Ihr Pferd steht in der Mongolei

Die Bühne einer Mehrzweckhalle in der deutschen Provinz, eine Leinwand hängt herunter, es ist ziemlich dunkel. Nur vom Rednerpult strahlt ein wenig Licht in das Gesicht der Referentin. „Mongolei -Im Land des Dschingis Khan. Eine Live-Diaschau von Sarah Fischer“ steht draußen auf den Plakaten. Tausende von Fotos sind das Ergebnis langer Aufenthalte in ihrer zufällig gefundenen emotionalen Heimat.

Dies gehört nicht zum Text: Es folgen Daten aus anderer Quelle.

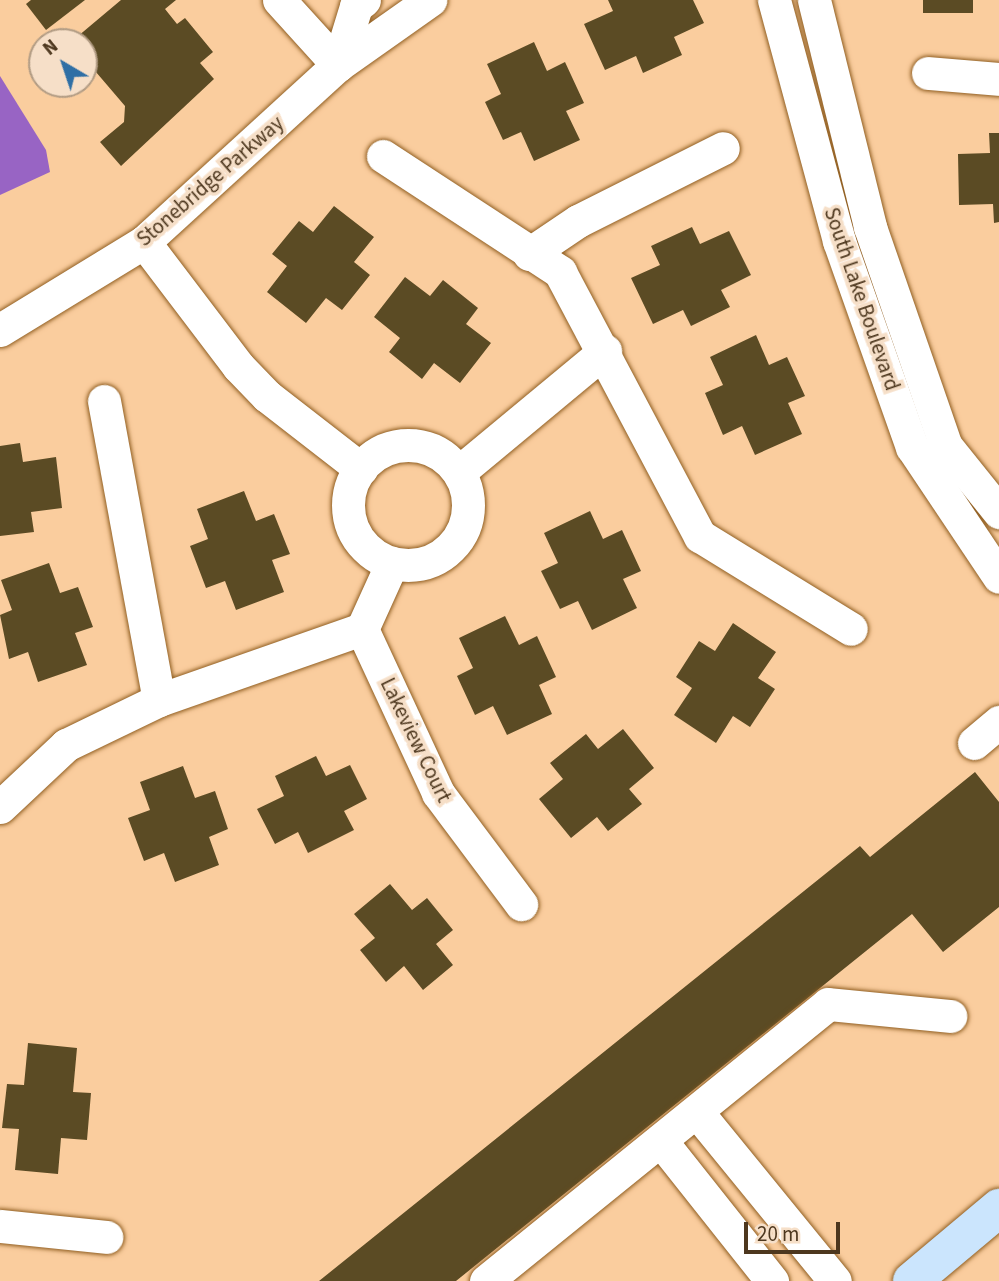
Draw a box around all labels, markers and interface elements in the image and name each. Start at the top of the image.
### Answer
north arrow [28,28,98,98]
text: N [37,33,64,62]
street label: Stonebridge Parkway [132,110,288,252]
street label: South Lake Boulevard [819,204,905,394]
street label: Lakeview Court [375,674,457,806]
scale bar [747,1208,843,1252]
text: 20 m [757,1219,799,1249]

Sie spricht mongolisch, hat Freunde in der Hauptstadt Ulan Bator und bei den Nomaden der Steppe, irgendwo kaut ihr Mongolenpferd dürres Gras, bis sie wiederkommt. Bevor auch das Licht am Pult ausgeht, leitet sie den Vortrag mit ein paar Worten ein. Dass sie so aussieht wie die Leute auf den Bildern, habe nicht unbedingt etwas zu bedeuten, sagt sie dann: sie sei wahrscheinlich keine Mongolin. Wer genau hinhört, bemerkt einen Kloß im Hals.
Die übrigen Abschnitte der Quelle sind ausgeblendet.